In the state’s most populous cities, Boston reported 252 homeschoolers, Worcester had 339, and Springfield 221. While statewide, homeschoolers accounted for 1.7 percent of students, in some smaller communities, homeschooling students represented as much as 5 percent of the student population. In Sandwich, for example, there were 160 homeschoolers out of 3,071 students in the district. In Uxbridge, there were 103 homeschoolers out of 2,034 students. In Agawam, 179 out of 3,707 students were being homeschooled.
The boost in homeschooling was expected. But this is the first time DESE has quantified how large the total number was. Earlier data released by DESE found that 37,000 students left the public school system this year, although many were students in kindergarten and pre-kindergarten. That data estimated that around 7,200 students had transferred out of the public school system to be homeschooled, compared to around 800 transfers in a typical year.
One major question that arises from the data is what students will do next year, when schools are expected to return to full-time in-person learning. Bill Heuer, director of the Massachusetts Home Learning Association, said he anticipates the number of homeschoolers will shrink. “A lot of parents have to go back to work,” he said. “Whether they like homeschooling or not during a pandemic, there will be economic and family reasons they just can’t continue to do it.”

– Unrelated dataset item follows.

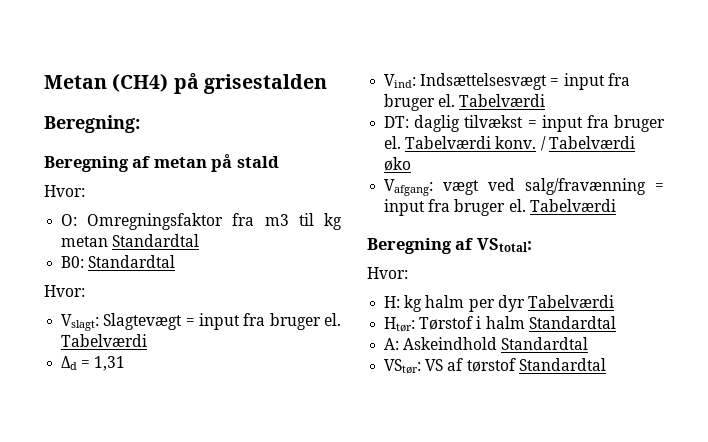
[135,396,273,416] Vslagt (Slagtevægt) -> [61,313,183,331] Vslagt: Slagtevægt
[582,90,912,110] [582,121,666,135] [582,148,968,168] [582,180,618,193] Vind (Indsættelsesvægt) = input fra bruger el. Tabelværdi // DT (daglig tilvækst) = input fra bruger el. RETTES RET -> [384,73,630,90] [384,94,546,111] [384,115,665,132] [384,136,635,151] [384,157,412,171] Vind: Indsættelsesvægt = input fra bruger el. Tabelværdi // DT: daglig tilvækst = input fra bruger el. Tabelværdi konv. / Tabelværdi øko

Natasha Ushomirsky, state director for Massachusetts at the Education Trust, which advocates for poor students and students of color, said the data is not unexpected, as it was obvious that many parents were choosing not to send their children to school due to remote learning or health concerns. She said it is too early to know what parents will do next year. While some children will likely return to public schools, it is also possible parents found other options this year that worked better for them and their children.
“I do think this year has fundamentally shifted the relationship between families and schools, because for the past year parents, grandparents, caregivers have literally been looking over their kids’ shoulders,” Ushomirsky said. “They’ve had an unprecedented glimpse into kids’ learning experiences.”
Davina Owens, an attorney from Stoughton, homeschooled her third and eighth grade sons this year, after she felt they were not getting a sufficient education during remote learning last spring.
She has decided to send her older son to an agricultural technical school next fall. She has not yet decided whether she will send her younger son back to school or keep him at home. She said she needs more information about the consistency of education next year, and whether her son will be likely to end up quarantined or having to stay home. She wants to know whether students will be required to be vaccinated.On one hand, Owens had the stress of homeschooling while working. On the other hand, she said her kids benefitted from the one-on-one education. With more activities opening up, they have taken field trips, like doing a whale watch after a lesson on marine biology.
“If I had no other time commitments and all things being equal, I think I’d continue homeschooling forever,” Owens said.